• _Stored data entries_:
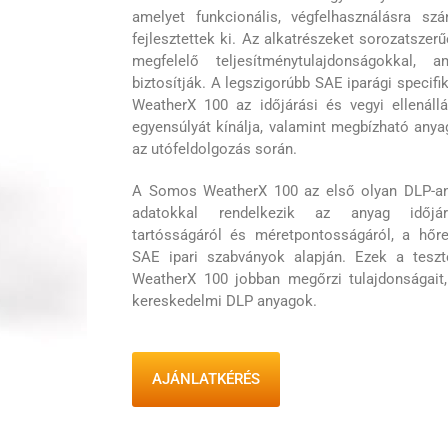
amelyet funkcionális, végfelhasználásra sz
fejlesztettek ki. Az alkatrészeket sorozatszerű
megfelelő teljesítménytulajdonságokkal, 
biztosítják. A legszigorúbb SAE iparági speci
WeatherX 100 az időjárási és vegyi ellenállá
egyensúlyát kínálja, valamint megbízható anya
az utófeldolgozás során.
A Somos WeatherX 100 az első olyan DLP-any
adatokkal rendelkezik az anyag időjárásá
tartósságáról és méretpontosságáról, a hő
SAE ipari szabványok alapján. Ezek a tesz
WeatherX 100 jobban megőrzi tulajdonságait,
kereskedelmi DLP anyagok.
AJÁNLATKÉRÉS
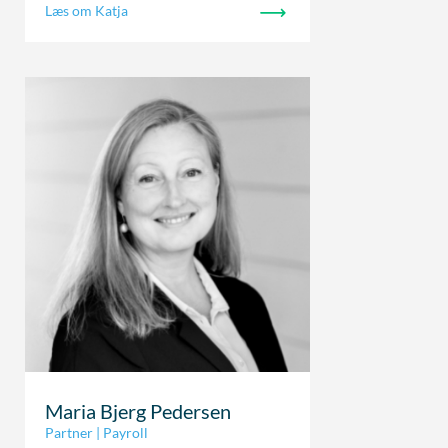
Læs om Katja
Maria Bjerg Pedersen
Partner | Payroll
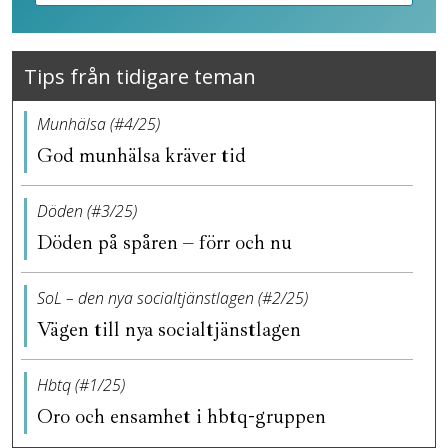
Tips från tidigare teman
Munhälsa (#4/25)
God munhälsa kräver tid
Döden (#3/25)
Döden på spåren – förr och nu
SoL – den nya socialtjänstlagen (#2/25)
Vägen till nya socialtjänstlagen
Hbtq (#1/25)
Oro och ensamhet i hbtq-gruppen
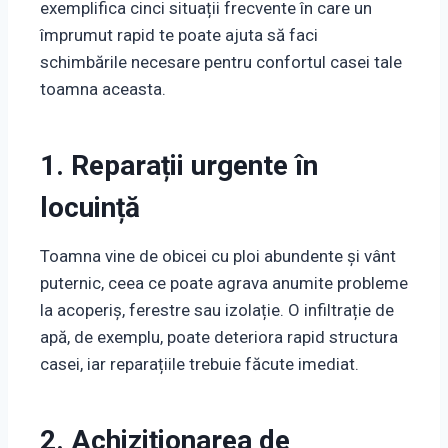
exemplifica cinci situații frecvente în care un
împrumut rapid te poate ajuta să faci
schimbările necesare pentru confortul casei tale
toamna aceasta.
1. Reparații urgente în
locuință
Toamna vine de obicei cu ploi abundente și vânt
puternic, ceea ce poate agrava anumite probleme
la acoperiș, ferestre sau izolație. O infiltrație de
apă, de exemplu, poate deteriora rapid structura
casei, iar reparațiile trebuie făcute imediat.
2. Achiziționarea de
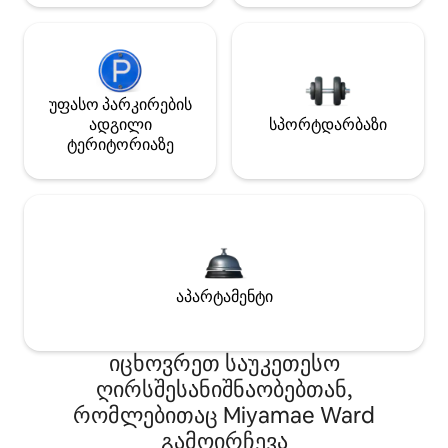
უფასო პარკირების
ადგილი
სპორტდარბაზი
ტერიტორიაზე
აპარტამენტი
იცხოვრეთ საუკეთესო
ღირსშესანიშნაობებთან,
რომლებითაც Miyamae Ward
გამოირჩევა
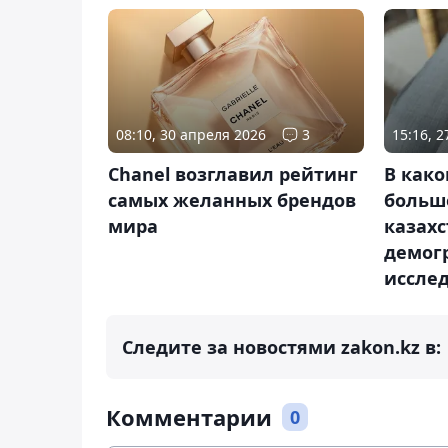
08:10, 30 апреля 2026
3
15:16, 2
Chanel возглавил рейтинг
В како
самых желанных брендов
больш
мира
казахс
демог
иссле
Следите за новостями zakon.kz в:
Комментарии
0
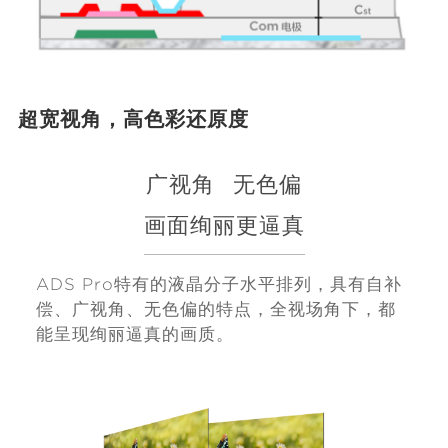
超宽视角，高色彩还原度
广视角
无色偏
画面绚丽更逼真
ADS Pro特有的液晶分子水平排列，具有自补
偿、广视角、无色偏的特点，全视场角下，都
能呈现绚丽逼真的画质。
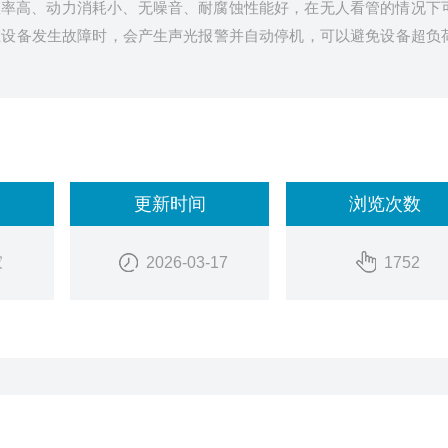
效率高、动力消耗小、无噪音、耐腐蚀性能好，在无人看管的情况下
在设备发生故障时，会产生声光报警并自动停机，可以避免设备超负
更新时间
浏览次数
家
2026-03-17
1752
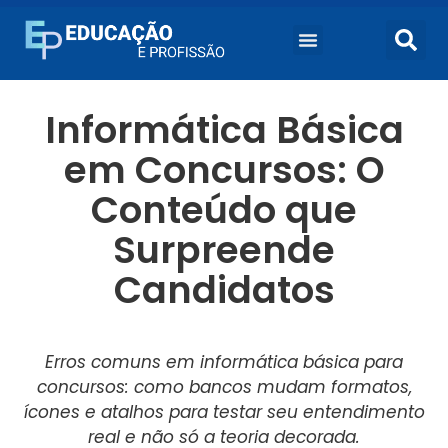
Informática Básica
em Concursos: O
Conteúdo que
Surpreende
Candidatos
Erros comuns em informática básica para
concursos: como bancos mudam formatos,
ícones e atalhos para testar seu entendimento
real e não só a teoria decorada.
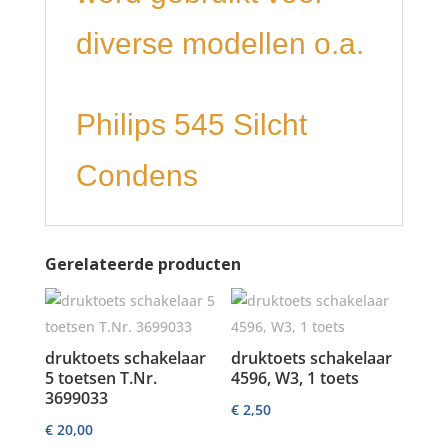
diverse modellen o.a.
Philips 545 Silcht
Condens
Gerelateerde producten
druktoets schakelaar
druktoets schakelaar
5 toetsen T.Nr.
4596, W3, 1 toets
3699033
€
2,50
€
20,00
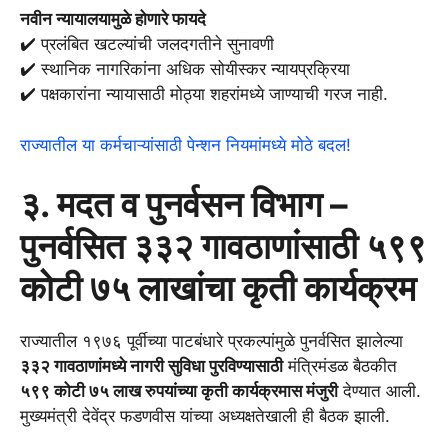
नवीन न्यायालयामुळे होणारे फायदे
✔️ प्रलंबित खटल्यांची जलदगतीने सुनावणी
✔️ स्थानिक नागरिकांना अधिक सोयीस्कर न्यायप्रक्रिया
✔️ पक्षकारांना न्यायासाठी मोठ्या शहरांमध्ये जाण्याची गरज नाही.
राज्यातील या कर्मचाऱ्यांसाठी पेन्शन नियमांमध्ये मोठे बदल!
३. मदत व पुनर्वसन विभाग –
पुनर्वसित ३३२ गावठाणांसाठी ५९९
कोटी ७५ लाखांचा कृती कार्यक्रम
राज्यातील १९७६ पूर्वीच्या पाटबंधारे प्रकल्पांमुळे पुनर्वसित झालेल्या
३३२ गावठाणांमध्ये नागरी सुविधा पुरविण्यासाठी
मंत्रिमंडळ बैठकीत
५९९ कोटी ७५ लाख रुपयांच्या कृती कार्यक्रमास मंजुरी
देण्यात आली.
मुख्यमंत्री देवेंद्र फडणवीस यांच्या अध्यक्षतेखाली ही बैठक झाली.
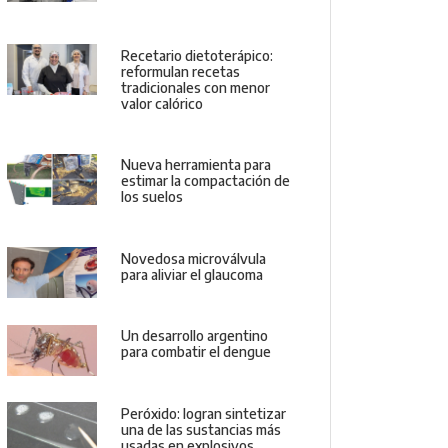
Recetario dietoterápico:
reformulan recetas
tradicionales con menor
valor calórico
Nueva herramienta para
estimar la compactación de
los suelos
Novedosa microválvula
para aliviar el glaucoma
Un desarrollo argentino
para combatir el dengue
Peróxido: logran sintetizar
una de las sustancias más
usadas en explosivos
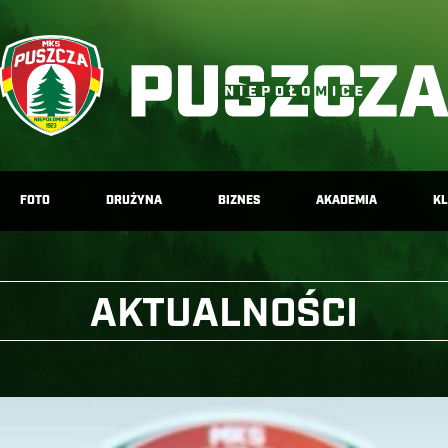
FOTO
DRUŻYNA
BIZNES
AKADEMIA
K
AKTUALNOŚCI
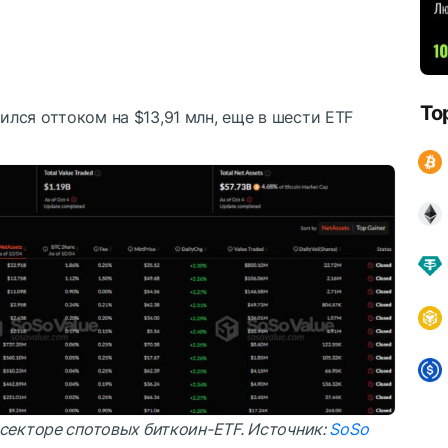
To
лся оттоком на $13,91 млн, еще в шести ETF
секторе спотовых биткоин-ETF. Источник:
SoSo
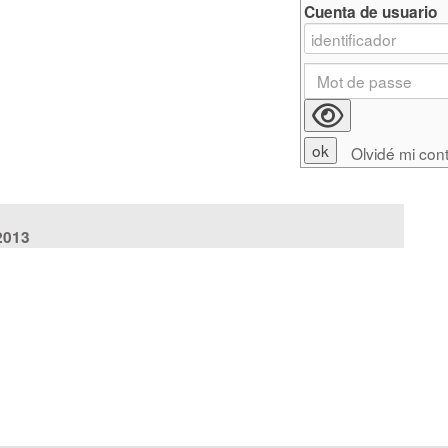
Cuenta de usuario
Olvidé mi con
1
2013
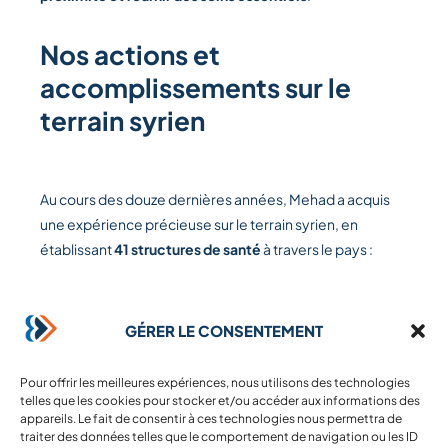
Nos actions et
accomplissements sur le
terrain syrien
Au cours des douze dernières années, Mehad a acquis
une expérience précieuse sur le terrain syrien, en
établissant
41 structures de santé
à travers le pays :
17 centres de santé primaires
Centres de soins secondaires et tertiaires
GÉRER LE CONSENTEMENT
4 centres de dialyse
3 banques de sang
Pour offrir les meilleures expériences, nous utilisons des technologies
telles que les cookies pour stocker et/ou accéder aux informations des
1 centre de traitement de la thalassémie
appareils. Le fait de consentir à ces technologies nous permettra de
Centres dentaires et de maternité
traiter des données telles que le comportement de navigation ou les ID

• _TASK STATEMENT_: Repeat the lines from the records above, starting with the line with "უფასო პარკირების" and going on through the line with "能呈现绚丽逼真的画质。". Leave the pictures out of your answer.

• _WRITTEN SOLUTION_:
უფასო პარკირების
ადგილი
სპორტდარბაზი
ტერიტორიაზე
აპარტამენტი
იცხოვრეთ საუკეთესო
ღირსშესანიშნაობებთან,
რომლებითაც Miyamae Ward
გამოირჩევა
08:10, 30 апреля 2026
3
15:16, 2
Chanel возглавил рейтинг
В како
самых желанных брендов
больш
мира
казахс
демог
иссле
Следите за новостями zakon.kz в:
Комментарии
0
超宽视角，高色彩还原度
广视角
无色偏
画面绚丽更逼真
ADS Pro特有的液晶分子水平排列，具有自补
偿、广视角、无色偏的特点，全视场角下，都
能呈现绚丽逼真的画质。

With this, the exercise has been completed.